Dataset entries
- - - - - - -

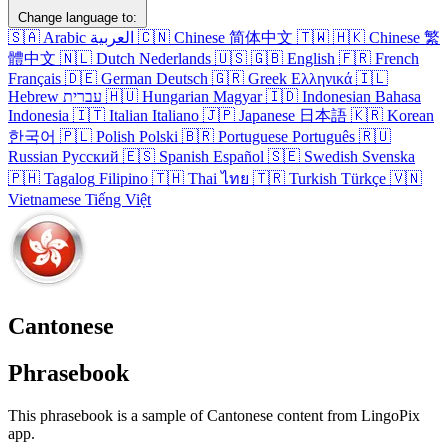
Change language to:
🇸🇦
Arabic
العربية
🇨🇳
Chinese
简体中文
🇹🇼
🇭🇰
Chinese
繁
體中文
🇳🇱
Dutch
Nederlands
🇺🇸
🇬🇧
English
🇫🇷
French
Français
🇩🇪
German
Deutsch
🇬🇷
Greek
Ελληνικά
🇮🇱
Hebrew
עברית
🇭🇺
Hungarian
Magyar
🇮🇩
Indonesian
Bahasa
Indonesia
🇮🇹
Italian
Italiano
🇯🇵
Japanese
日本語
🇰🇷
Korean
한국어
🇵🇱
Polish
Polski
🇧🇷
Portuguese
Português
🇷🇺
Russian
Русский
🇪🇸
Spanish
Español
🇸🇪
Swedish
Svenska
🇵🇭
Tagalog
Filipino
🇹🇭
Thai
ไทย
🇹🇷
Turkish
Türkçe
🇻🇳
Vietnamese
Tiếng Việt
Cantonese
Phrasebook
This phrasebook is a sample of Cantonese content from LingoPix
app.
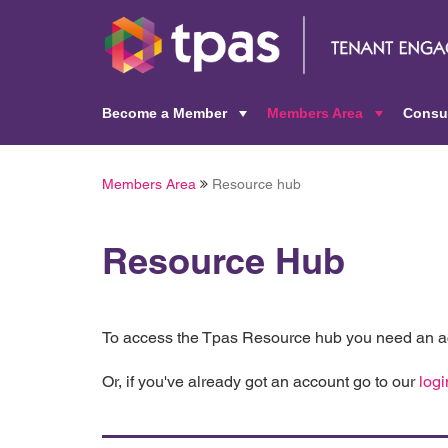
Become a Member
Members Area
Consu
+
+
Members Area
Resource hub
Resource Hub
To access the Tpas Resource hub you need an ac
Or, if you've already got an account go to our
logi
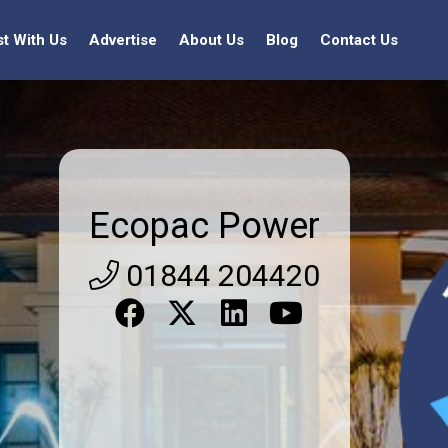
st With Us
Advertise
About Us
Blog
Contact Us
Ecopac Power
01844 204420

- - - - - - -

What you need to do: Every record must be transcribed faithfully, with no picture carried over.

Reply to the task:
Change language to:
🇸🇦
Arabic
العربية
🇨🇳
Chinese
简体中文
🇹🇼
🇭🇰
Chinese
繁
體中文
🇳🇱
Dutch
Nederlands
🇺🇸
🇬🇧
English
🇫🇷
French
Français
🇩🇪
German
Deutsch
🇬🇷
Greek
Ελληνικά
🇮🇱
Hebrew
עברית
🇭🇺
Hungarian
Magyar
🇮🇩
Indonesian
Bahasa
Indonesia
🇮🇹
Italian
Italiano
🇯🇵
Japanese
日本語
🇰🇷
Korean
한국어
🇵🇱
Polish
Polski
🇧🇷
Portuguese
Português
🇷🇺
Russian
Русский
🇪🇸
Spanish
Español
🇸🇪
Swedish
Svenska
🇵🇭
Tagalog
Filipino
🇹🇭
Thai
ไทย
🇹🇷
Turkish
Türkçe
🇻🇳
Vietnamese
Tiếng Việt
Cantonese
Phrasebook
This phrasebook is a sample of Cantonese content from LingoPix
app.
Become a Member
Members Area
Consu
+
+
Members Area
Resource hub
Resource Hub
To access the Tpas Resource hub you need an ac
Or, if you've already got an account go to our
logi
st With Us
Advertise
About Us
Blog
Contact Us
Ecopac Power
01844 204420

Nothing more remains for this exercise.